Jésus est mort, c’est vrai, mais il est ressuscité. Il a rejoint Dieu, aux côtés de qui il règne aujourd’hui. A ses disciples, et à nous, il fait cette promesse extraordinaire : « Toute autorité m’a été donnée dans le ciel et sur la terre. […] sachez-le : je suis avec vous tous les jours, jusqu’à la fin du monde. » ( Matthieu 28.18, 20). C’est la fête ! En Christ, nous avons accès à Dieu, librement, joyeusement, abondamment… Notre vie a changé !

Cependant, il reste des ombres au tableau. Le mal demeure, avec son lot de tragédies, d’injustices, de souffrances et de larmes. Et même à titre personnel, intérieur : même si nous sommes pardonnés, nous subissons encore les tentacules du péché, de ce mal en nous qui nous déforme de l’intérieur. Nous sommes enfants de Dieu, mais trop souvent encore alourdis de pensées, réflexes, comportements, qui ne sont pas en accord avec cette vie nouvelle. Nous vivons avec Dieu, mais pas encore dans la plénitude.

→ **Données enregistrées**

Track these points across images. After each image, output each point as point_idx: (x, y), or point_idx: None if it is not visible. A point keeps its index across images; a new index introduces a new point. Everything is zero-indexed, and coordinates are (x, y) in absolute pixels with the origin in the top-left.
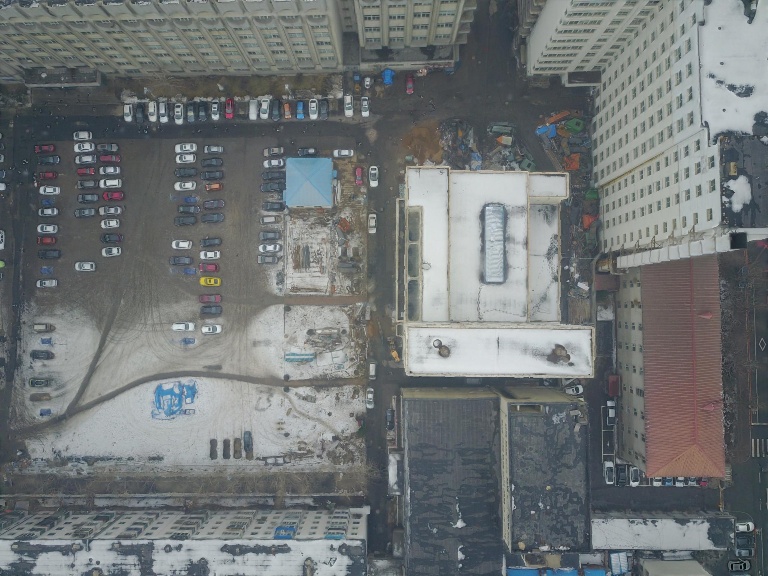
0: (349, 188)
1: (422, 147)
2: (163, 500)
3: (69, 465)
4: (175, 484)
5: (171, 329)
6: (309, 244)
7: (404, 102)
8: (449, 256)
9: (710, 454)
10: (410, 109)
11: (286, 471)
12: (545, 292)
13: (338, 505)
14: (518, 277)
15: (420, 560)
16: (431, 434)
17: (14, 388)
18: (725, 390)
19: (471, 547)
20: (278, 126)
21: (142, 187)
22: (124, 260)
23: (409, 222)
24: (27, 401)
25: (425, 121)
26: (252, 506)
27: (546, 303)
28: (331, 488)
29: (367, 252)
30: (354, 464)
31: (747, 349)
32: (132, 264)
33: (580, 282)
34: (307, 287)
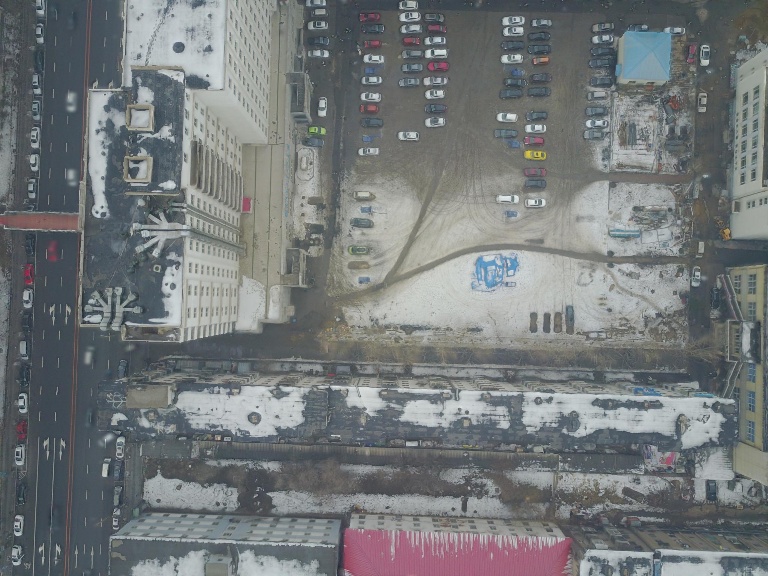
0: (678, 67)
1: None
2: (483, 370)
3: (387, 333)
4: (493, 356)
5: (493, 202)
6: (636, 121)
7: None
8: None
9: None
10: None
11: (607, 346)
12: None
13: (660, 381)
14: None
15: None
16: None
17: (332, 255)
18: None
19: None
20: (606, 3)
21: (467, 59)
22: (447, 131)
23: None
24: (345, 269)
25: (757, 2)
26: (573, 379)
27: None
28: (652, 365)
29: (695, 131)
30: (677, 342)
31: None
32: (455, 136)
33: None
34: (632, 164)
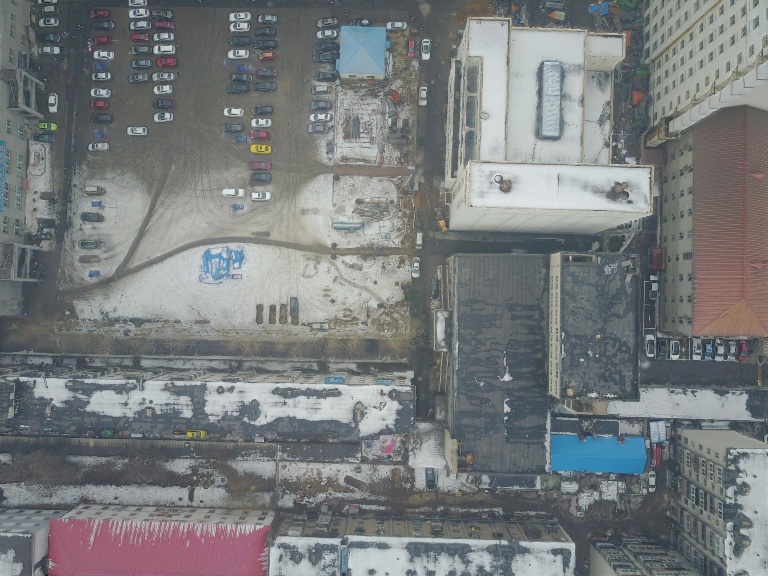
0: (401, 61)
1: None
2: (209, 362)
3: (116, 326)
4: (220, 348)
5: (221, 195)
6: (359, 115)
7: None
8: (507, 106)
9: (757, 311)
10: None
11: (331, 337)
12: (596, 158)
13: (381, 371)
14: (573, 134)
15: (466, 412)
16: (481, 290)
17: (64, 249)
18: None
19: (517, 400)
20: None
21: (195, 55)
22: (176, 126)
23: (467, 77)
24: (76, 263)
25: None
26: (296, 370)
27: None
28: (375, 355)
29: (417, 124)
30: (398, 332)
31: None
32: (183, 130)
33: (627, 157)
34: (356, 157)
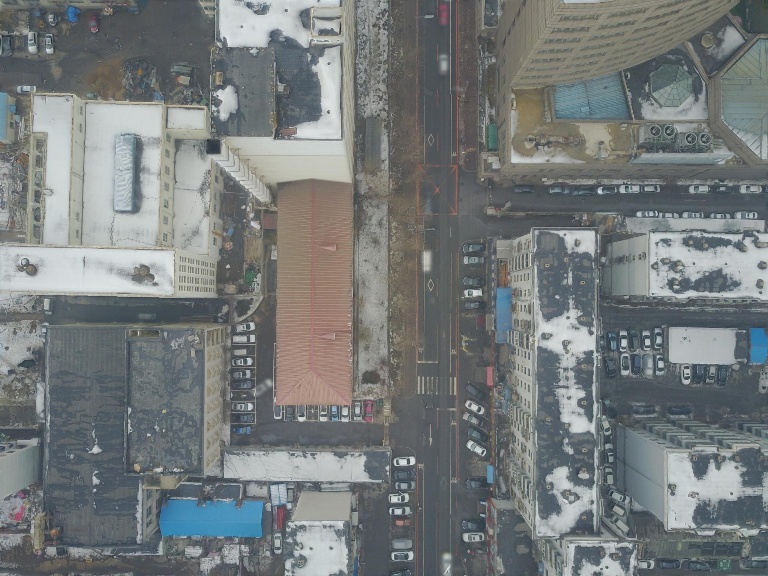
0: None
1: (106, 85)
2: None
3: None
4: None
5: None
6: None
7: (90, 40)
8: (70, 182)
9: (330, 381)
10: (96, 48)
11: None
12: (197, 226)
13: (11, 438)
14: (152, 207)
15: (57, 485)
16: (71, 362)
17: None
18: (393, 329)
19: (106, 473)
20: None
21: None
22: None
23: None
24: None
25: (110, 60)
26: None
27: (198, 237)
28: (6, 421)
29: None
30: (29, 398)
31: (416, 290)
32: None
33: (253, 221)
34: None
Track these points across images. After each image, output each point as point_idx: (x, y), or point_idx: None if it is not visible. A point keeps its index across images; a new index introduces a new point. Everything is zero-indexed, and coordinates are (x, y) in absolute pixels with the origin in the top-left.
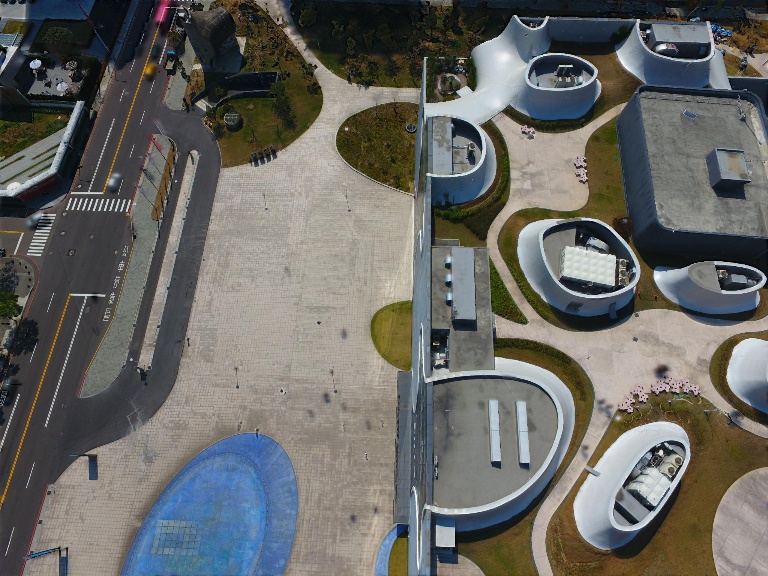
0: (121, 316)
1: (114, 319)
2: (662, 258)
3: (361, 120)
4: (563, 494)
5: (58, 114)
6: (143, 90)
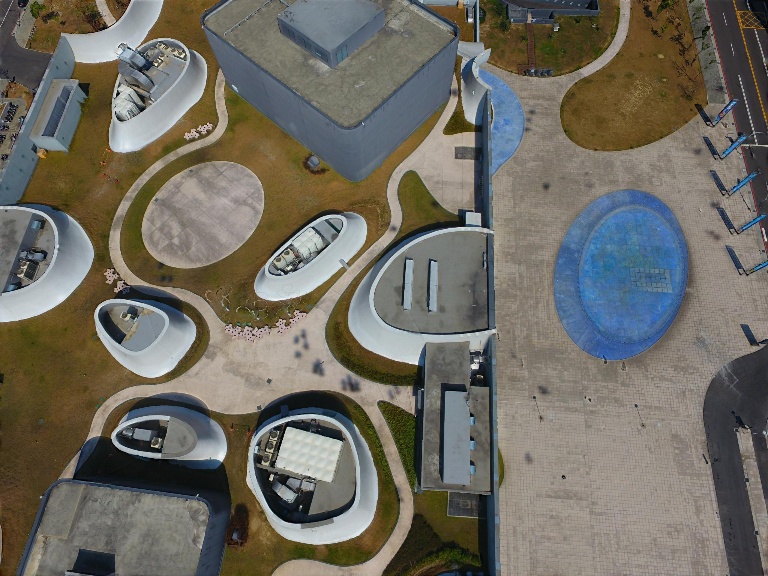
0: None
1: None
2: (204, 482)
3: None
4: (372, 250)
5: None
6: None
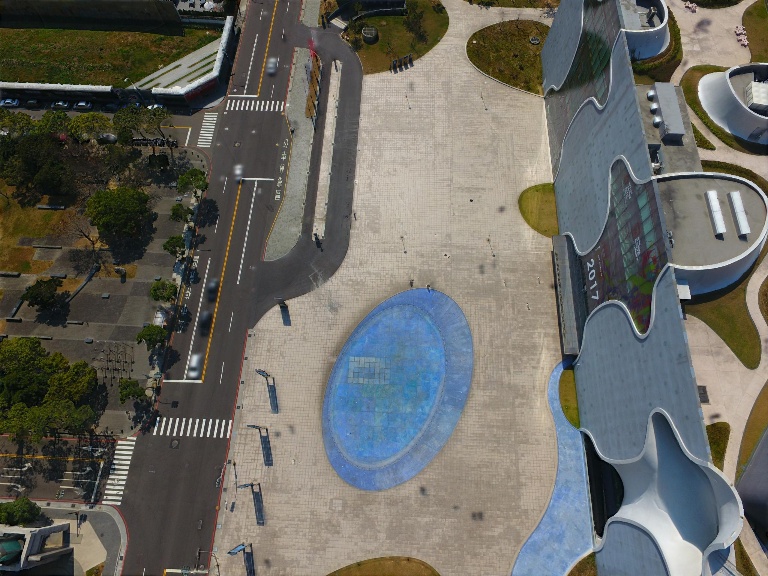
0: (291, 196)
1: (285, 198)
2: None
3: (487, 34)
4: (767, 270)
5: (206, 30)
6: (280, 10)
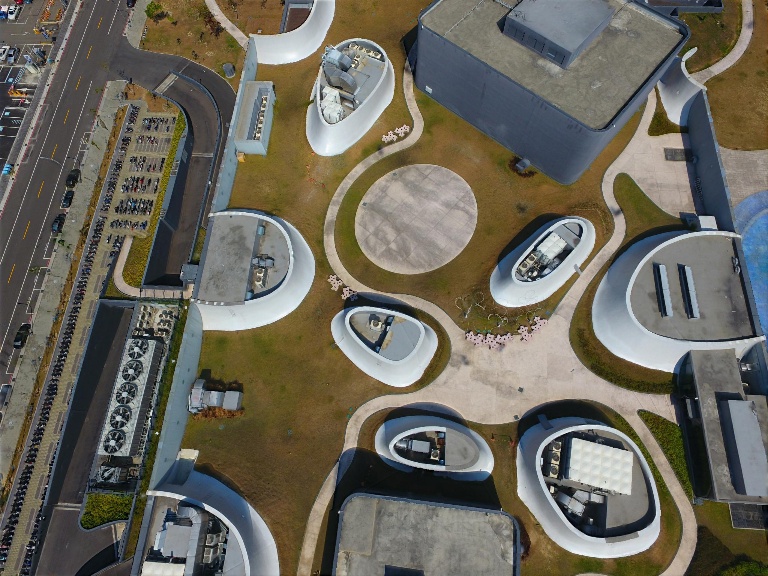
0: None
1: None
2: (472, 494)
3: None
4: (601, 254)
5: None
6: None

→ **Travail demandé**
1) Dans le texte sur la résurrection de Jésus, quelle référence biblique accompagne la promesse faite aux disciples ?
2) Reprenez le texte sur la résurrection de Jésus à la suite de la phrase « Nous vivons avec Dieu, mais pas encore dans la plénitude. »

→ **Réponses attendues**
1) Matthieu 28.18, 20.

2)
Nous sommes donc dans le « déjà », et dans le « pas encore ». C’est comme si Jésus avait acheté une maison, elle lui appartient, son nom est sur la porte, mais il n’a pas encore emménagé… Nous nous réjouissons que notre monde ait été racheté par Dieu, mais ô combien nous attendons son emménagement ! Il y a encore trop de moments d’ombre, de vide et de froid. Il nous manque la chaleur et la présence, la pleine lumière de notre Dieu.

Oui, la rencontre avec le Christ nous rassasie comme une fête, mais elle attise aussi en nous la faim de plus – plus de sainteté, dans notre cœur ; plus de justice, dans notre vie et notre monde. Et cette faim s’exprime dans cette prière qui crie à Dieu : que ton règne vienne ! Une prière d’espérance qui modifie peu à peu nos priorités et nos comportements.

Que pourrait bien apporter le jeûne dans cette démarche d’espérance ?

Nourrir notre espérance

Au niveau du jeûne alimentaire, ou même des autres (électronique p. ex.) il y a bien des avantages : le temps libéré pour prier ou lire la Bible, ou bien l’économie, par exemple d’un repas qui peut se transformer en don équivalent – à une association, à un proche dans le besoin… Et c’est vrai, le jeûne donne du temps et change notre rapport à ceux qui sont vraiment dans le manque (matériellement et spirituellement).

Mais le jeûne est aussi intéressant en lui-même, en tant qu’exercice spirituel du « pas encore ».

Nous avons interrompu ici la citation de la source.